Der gesamte Schienengüter- und Personenverkehr in Norddeutschland war ab dem 28. November 2024 unterbrochen bzw. massiv beeinträchtigt, weil ein Baum bei Suderburg auf eine Oberleitung auf der Strecke zwischen Hamburg und Hannover gefallen ist. Die Oberleitung war gerissen, zahlreiche Züge fielen aus oder mussten Umwege über Rotenburg (Wümme) fahren und verspäteten sich.
Großstörung hätte vermieden werden können
Der Verband Deutscher Verkehrsunternehmen (VDV) sieht den Grund für die massiven Zugausfälle und Verspätungen unter anderem in einer Zunahme von Extrem- und Schlechtwetter-Ereignissen, die einen vorbeugenden und verstärkten Rückschnitt von Bäumen und Ästen vor allem im Hauptschienennetz nötig machen, um Ausfälle und Störungen in großem Ausmaß zu vermeiden. Der Branchenverband verweist in diesem Zusammenhang auf die im Bürgerlichen Gesetzbuch (BGB) und im Allgemeinen Eisenbahngesetz (AEG) verankerte Verkehrssicherungspflicht. VDV-Vizepräsident Joachim Berends sagte am 2. Dezember 2024: „Besonders ärgerlich ist es, dass das alles hätte vermieden werden können, wenn die nötige Vegetationspflege, also das Zurückschneiden der Bäume und Äste an dieser Stelle rechtzeitig stattgefunden hätte. Es darf nicht passieren, dass Menschen an Bahnhöfen stehen bleiben oder Güterzüge nicht in den Produktionsstätten ankommen, weil Äste oder Bäume nicht vorbeugend und konsequent zurückgeschnitten werden.“
Allgemeines Eisenbahngesetz wurde 2021 ergänzt
Das AEG enthält diesbezüglich eindeutige Regelungen: Wer die Verfügungsgewalt über ein Grundstück besitzt, ist verpflichtet, auf dem Grundstück innerhalb eines 50 m breiten Streifens beidseits entlang der Gleise, (…) die geeigneten, erforderlichen und zumutbaren Maßnahmen zu ergreifen, um Gefahren für die Sicherheit des (…) durch umsturzgefährdete Bäume, herausbrechende oder herabstürzende Äste, sonstige Vegetation (…) abzuwehren.

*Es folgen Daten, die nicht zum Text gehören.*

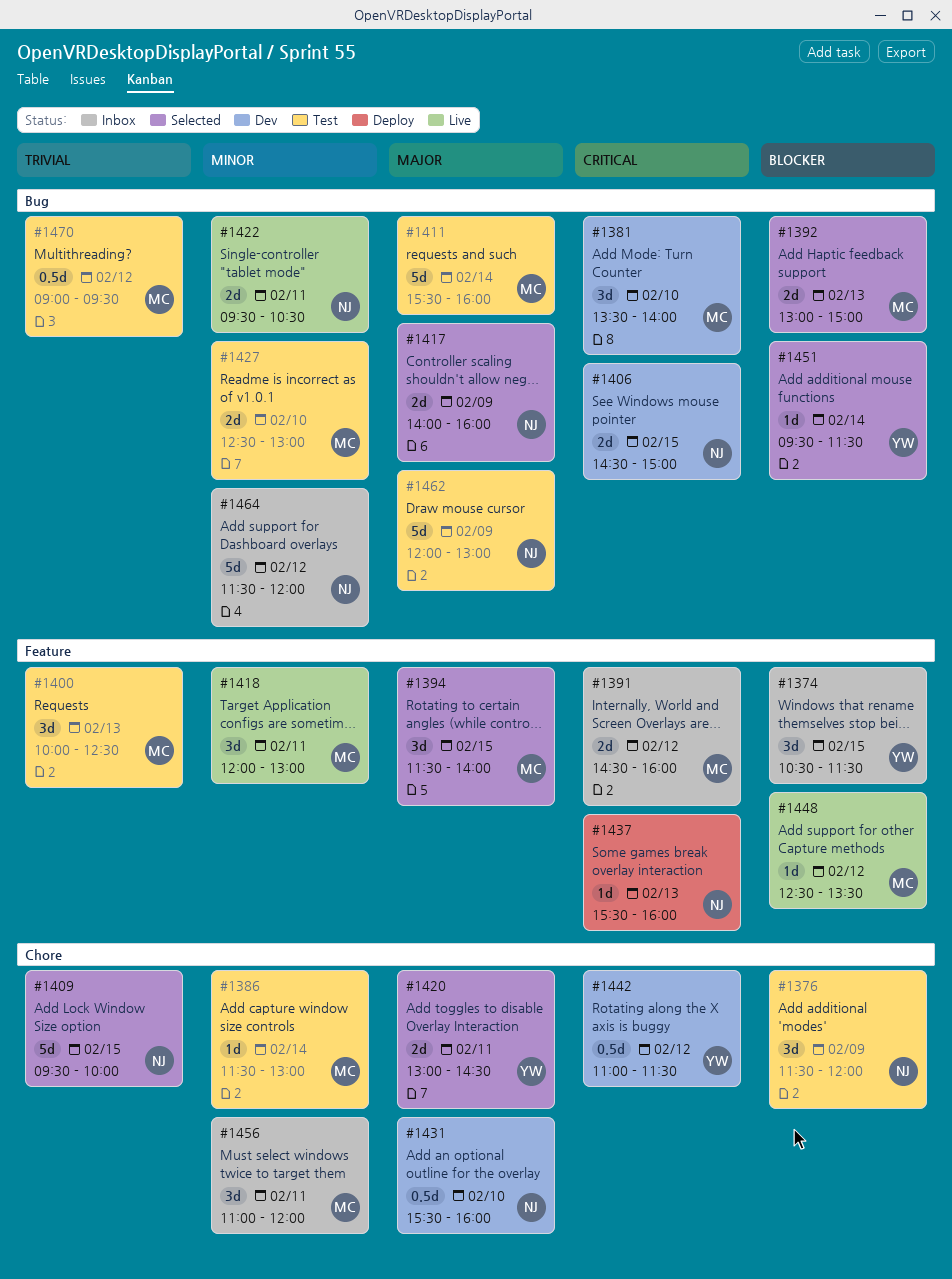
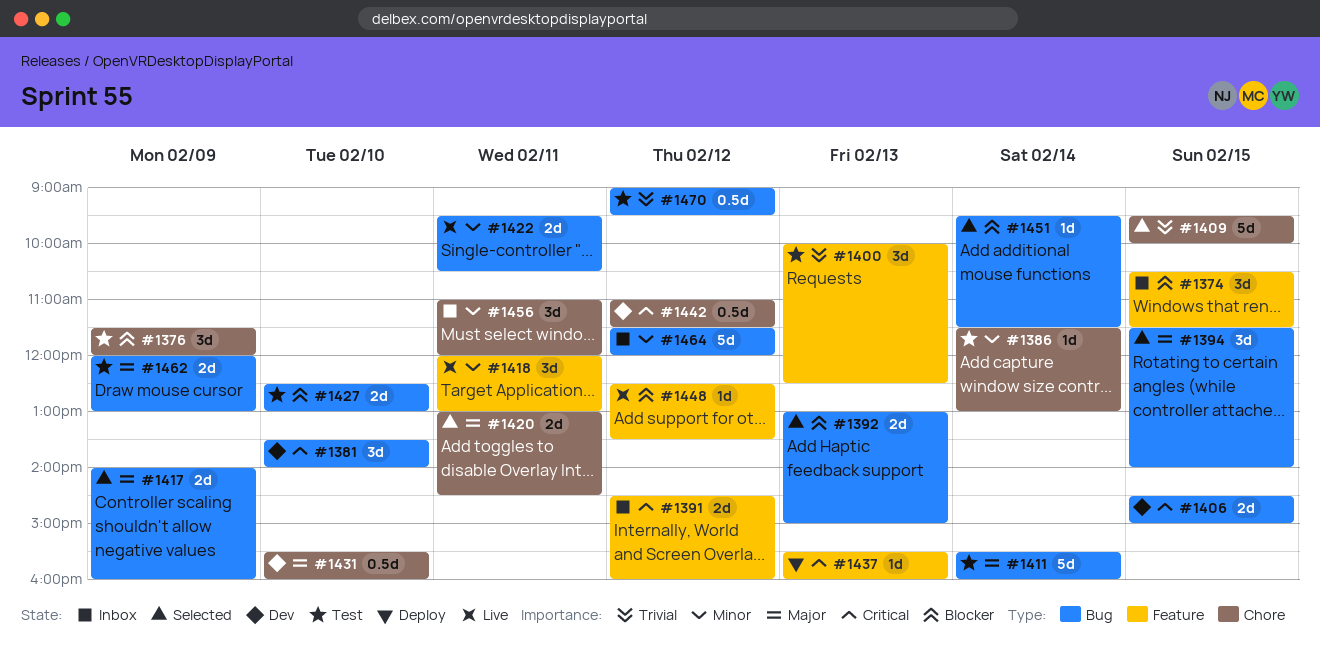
#1394, label: Feature -> Bug
#1427, priority: Minor -> Blocker
#1462, estimate: 5d -> 2d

Berends ergänzte: „Auf Betreiben der Branche wurde bereits im Jahr 2021 im AEG zusätzlich geregelt, dass den Eisenbahnen für Nachbargrundstücke das Recht zur Betretung und zur Ersatzvornahme eingeräumt wurde, um Gefahren aus der Vegetation zu sichten und zu beseitigen.“
VDV-Schrift 613 gibt konkrete Empfehlungen
In den letzten Jahren haben Extremwetter-Ereignisse – insbesondere Stürme – wiederholt zu derart massiven Störungen des Bahnbetriebs geführt, dass die gesetzlich verankerte Betriebspflicht zum Betrieb der Eisenbahn-Infrastruktur an vielen Stellen nicht mehr erfüllt werden konnte. Die Häufigkeit, räumliche Ausdehnung und Dauer von Extremwetter-Ereignissen sind nicht oder allenfalls sehr kurzfristig prognostizierbar, dennoch kann bei der Vegetationspflege vorbeugend darauf geachtet werden. Die Branche hat dazu bereits vor zwei Jahren ein aktualisiertes Empfehlungs- und Maßnahmenpapier veröffentlicht. In der VDV-Schrift 613, die von Experten der Eisenbahn-Unternehmen und des VDV erarbeitet wurde, werden konkrete Maßnahmen und Empfehlungen beschrieben, wie dem Gefährdungspotenzial von herunterfallenden Ästen oder umstürzenden Bäumen entlang von Schienenwegen vorgebeugt werden kann. Dabei geht es beispielsweise um Mindestabstände, um die richtige Pflege und Inspektion sowie um den Einsatz gehölzfreier Vegetation.
„Witterungsbedingte Schäden an der Vegetation entstehen selten ad hoc, sondern sind bei regelmäßiger Pflege und Beobachtung frühzeitig zu erkennen und zu beseitigen. Es müssen bereits vorausschauend und präventiv Äste oder Bäume entfernt werden, bevor sie herunterfallen oder umstürzen. Genauso wichtig ist auch, dass die vorhandene Vegetation regelmäßig und ausreichend zurückgeschnitten wird. Das oberste Ziel muss ein sicherer und zuverlässiger Eisenbahn-Betrieb sein“, so Berends abschließend.